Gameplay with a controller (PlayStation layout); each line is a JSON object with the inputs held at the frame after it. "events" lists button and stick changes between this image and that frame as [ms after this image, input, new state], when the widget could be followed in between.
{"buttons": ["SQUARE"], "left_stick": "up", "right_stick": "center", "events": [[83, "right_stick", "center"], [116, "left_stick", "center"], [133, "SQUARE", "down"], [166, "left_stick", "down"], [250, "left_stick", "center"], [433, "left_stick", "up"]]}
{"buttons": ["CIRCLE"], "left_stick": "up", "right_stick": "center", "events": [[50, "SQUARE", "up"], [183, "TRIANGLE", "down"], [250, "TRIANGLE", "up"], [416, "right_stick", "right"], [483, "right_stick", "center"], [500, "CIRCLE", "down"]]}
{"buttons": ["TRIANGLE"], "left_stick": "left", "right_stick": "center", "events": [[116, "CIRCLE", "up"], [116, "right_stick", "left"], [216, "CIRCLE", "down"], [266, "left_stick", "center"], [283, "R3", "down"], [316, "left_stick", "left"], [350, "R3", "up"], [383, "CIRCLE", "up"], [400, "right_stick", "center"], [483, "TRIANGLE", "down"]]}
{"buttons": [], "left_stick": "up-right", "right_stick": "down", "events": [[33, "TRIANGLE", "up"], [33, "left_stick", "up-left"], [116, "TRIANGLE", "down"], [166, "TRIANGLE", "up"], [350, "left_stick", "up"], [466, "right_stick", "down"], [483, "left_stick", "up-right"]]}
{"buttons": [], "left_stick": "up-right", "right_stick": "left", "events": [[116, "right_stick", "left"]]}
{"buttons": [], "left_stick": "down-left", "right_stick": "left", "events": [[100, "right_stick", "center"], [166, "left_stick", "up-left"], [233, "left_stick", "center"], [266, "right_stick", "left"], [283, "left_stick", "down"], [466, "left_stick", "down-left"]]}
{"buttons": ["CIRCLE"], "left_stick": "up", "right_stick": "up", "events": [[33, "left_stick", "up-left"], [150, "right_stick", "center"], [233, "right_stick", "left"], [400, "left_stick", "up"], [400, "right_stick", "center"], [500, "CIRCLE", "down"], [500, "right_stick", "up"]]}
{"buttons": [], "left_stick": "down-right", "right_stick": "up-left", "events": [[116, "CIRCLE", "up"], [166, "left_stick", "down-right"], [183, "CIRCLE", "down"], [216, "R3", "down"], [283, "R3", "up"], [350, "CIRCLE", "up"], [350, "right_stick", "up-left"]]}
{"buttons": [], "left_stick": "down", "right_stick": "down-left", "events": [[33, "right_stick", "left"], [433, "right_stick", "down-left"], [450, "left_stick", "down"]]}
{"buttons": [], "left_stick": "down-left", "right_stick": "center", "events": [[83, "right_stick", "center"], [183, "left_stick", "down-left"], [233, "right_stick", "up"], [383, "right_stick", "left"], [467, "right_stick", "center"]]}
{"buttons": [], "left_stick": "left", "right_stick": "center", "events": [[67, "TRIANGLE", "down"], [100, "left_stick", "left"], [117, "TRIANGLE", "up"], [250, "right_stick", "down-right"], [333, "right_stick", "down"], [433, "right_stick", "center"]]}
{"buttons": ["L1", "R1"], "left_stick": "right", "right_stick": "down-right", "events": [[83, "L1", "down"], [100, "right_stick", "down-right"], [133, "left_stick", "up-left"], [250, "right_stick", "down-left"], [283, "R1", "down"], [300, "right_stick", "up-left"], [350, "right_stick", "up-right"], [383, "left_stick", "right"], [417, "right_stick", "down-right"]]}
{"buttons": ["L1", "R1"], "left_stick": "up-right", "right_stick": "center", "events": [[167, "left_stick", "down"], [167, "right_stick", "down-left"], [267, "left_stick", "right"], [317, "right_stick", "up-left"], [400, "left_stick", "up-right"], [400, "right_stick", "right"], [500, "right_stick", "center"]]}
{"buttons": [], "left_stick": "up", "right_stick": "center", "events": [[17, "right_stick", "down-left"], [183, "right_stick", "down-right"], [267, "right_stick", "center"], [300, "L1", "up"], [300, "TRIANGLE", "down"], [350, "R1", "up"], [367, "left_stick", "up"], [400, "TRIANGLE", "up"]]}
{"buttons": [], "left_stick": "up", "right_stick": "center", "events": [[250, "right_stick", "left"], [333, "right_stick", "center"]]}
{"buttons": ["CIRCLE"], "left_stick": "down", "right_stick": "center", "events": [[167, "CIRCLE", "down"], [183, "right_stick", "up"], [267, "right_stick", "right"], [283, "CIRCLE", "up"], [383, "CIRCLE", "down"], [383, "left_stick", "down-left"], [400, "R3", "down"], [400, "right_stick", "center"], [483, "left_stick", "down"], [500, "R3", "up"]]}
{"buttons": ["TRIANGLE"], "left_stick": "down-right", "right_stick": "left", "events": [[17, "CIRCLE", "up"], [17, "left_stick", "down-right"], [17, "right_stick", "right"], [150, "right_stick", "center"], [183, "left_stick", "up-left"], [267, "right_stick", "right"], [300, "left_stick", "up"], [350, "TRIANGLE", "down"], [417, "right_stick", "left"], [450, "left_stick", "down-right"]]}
....................
_GOAL OF THE EXERCISE_
Give back the complete material, keeping every word exactly as written.

_ANSWER TO THIS EXERCISE_
Gameplay with a controller (PlayStation layout); each line is a JSON object with the inputs held at the frame after it. "events" lists button and stick changes between this image and that frame as [ms after this image, input, new state], when the widget could be followed in between.
{"buttons": ["SQUARE"], "left_stick": "up", "right_stick": "center", "events": [[83, "right_stick", "center"], [116, "left_stick", "center"], [133, "SQUARE", "down"], [166, "left_stick", "down"], [250, "left_stick", "center"], [433, "left_stick", "up"]]}
{"buttons": ["CIRCLE"], "left_stick": "up", "right_stick": "center", "events": [[50, "SQUARE", "up"], [183, "TRIANGLE", "down"], [250, "TRIANGLE", "up"], [416, "right_stick", "right"], [483, "right_stick", "center"], [500, "CIRCLE", "down"]]}
{"buttons": ["TRIANGLE"], "left_stick": "left", "right_stick": "center", "events": [[116, "CIRCLE", "up"], [116, "right_stick", "left"], [216, "CIRCLE", "down"], [266, "left_stick", "center"], [283, "R3", "down"], [316, "left_stick", "left"], [350, "R3", "up"], [383, "CIRCLE", "up"], [400, "right_stick", "center"], [483, "TRIANGLE", "down"]]}
{"buttons": [], "left_stick": "up-right", "right_stick": "down", "events": [[33, "TRIANGLE", "up"], [33, "left_stick", "up-left"], [116, "TRIANGLE", "down"], [166, "TRIANGLE", "up"], [350, "left_stick", "up"], [466, "right_stick", "down"], [483, "left_stick", "up-right"]]}
{"buttons": [], "left_stick": "up-right", "right_stick": "left", "events": [[116, "right_stick", "left"]]}
{"buttons": [], "left_stick": "down-left", "right_stick": "left", "events": [[100, "right_stick", "center"], [166, "left_stick", "up-left"], [233, "left_stick", "center"], [266, "right_stick", "left"], [283, "left_stick", "down"], [466, "left_stick", "down-left"]]}
{"buttons": ["CIRCLE"], "left_stick": "up", "right_stick": "up", "events": [[33, "left_stick", "up-left"], [150, "right_stick", "center"], [233, "right_stick", "left"], [400, "left_stick", "up"], [400, "right_stick", "center"], [500, "CIRCLE", "down"], [500, "right_stick", "up"]]}
{"buttons": [], "left_stick": "down-right", "right_stick": "up-left", "events": [[116, "CIRCLE", "up"], [166, "left_stick", "down-right"], [183, "CIRCLE", "down"], [216, "R3", "down"], [283, "R3", "up"], [350, "CIRCLE", "up"], [350, "right_stick", "up-left"]]}
{"buttons": [], "left_stick": "down", "right_stick": "down-left", "events": [[33, "right_stick", "left"], [433, "right_stick", "down-left"], [450, "left_stick", "down"]]}
{"buttons": [], "left_stick": "down-left", "right_stick": "center", "events": [[83, "right_stick", "center"], [183, "left_stick", "down-left"], [233, "right_stick", "up"], [383, "right_stick", "left"], [467, "right_stick", "center"]]}
{"buttons": [], "left_stick": "left", "right_stick": "center", "events": [[67, "TRIANGLE", "down"], [100, "left_stick", "left"], [117, "TRIANGLE", "up"], [250, "right_stick", "down-right"], [333, "right_stick", "down"], [433, "right_stick", "center"]]}
{"buttons": ["L1", "R1"], "left_stick": "right", "right_stick": "down-right", "events": [[83, "L1", "down"], [100, "right_stick", "down-right"], [133, "left_stick", "up-left"], [250, "right_stick", "down-left"], [283, "R1", "down"], [300, "right_stick", "up-left"], [350, "right_stick", "up-right"], [383, "left_stick", "right"], [417, "right_stick", "down-right"]]}
{"buttons": ["L1", "R1"], "left_stick": "up-right", "right_stick": "center", "events": [[167, "left_stick", "down"], [167, "right_stick", "down-left"], [267, "left_stick", "right"], [317, "right_stick", "up-left"], [400, "left_stick", "up-right"], [400, "right_stick", "right"], [500, "right_stick", "center"]]}
{"buttons": [], "left_stick": "up", "right_stick": "center", "events": [[17, "right_stick", "down-left"], [183, "right_stick", "down-right"], [267, "right_stick", "center"], [300, "L1", "up"], [300, "TRIANGLE", "down"], [350, "R1", "up"], [367, "left_stick", "up"], [400, "TRIANGLE", "up"]]}
{"buttons": [], "left_stick": "up", "right_stick": "center", "events": [[250, "right_stick", "left"], [333, "right_stick", "center"]]}
{"buttons": ["CIRCLE"], "left_stick": "down", "right_stick": "center", "events": [[167, "CIRCLE", "down"], [183, "right_stick", "up"], [267, "right_stick", "right"], [283, "CIRCLE", "up"], [383, "CIRCLE", "down"], [383, "left_stick", "down-left"], [400, "R3", "down"], [400, "right_stick", "center"], [483, "left_stick", "down"], [500, "R3", "up"]]}
{"buttons": ["TRIANGLE"], "left_stick": "down-right", "right_stick": "left", "events": [[17, "CIRCLE", "up"], [17, "left_stick", "down-right"], [17, "right_stick", "right"], [150, "right_stick", "center"], [183, "left_stick", "up-left"], [267, "right_stick", "right"], [300, "left_stick", "up"], [350, "TRIANGLE", "down"], [417, "right_stick", "left"], [450, "left_stick", "down-right"]]}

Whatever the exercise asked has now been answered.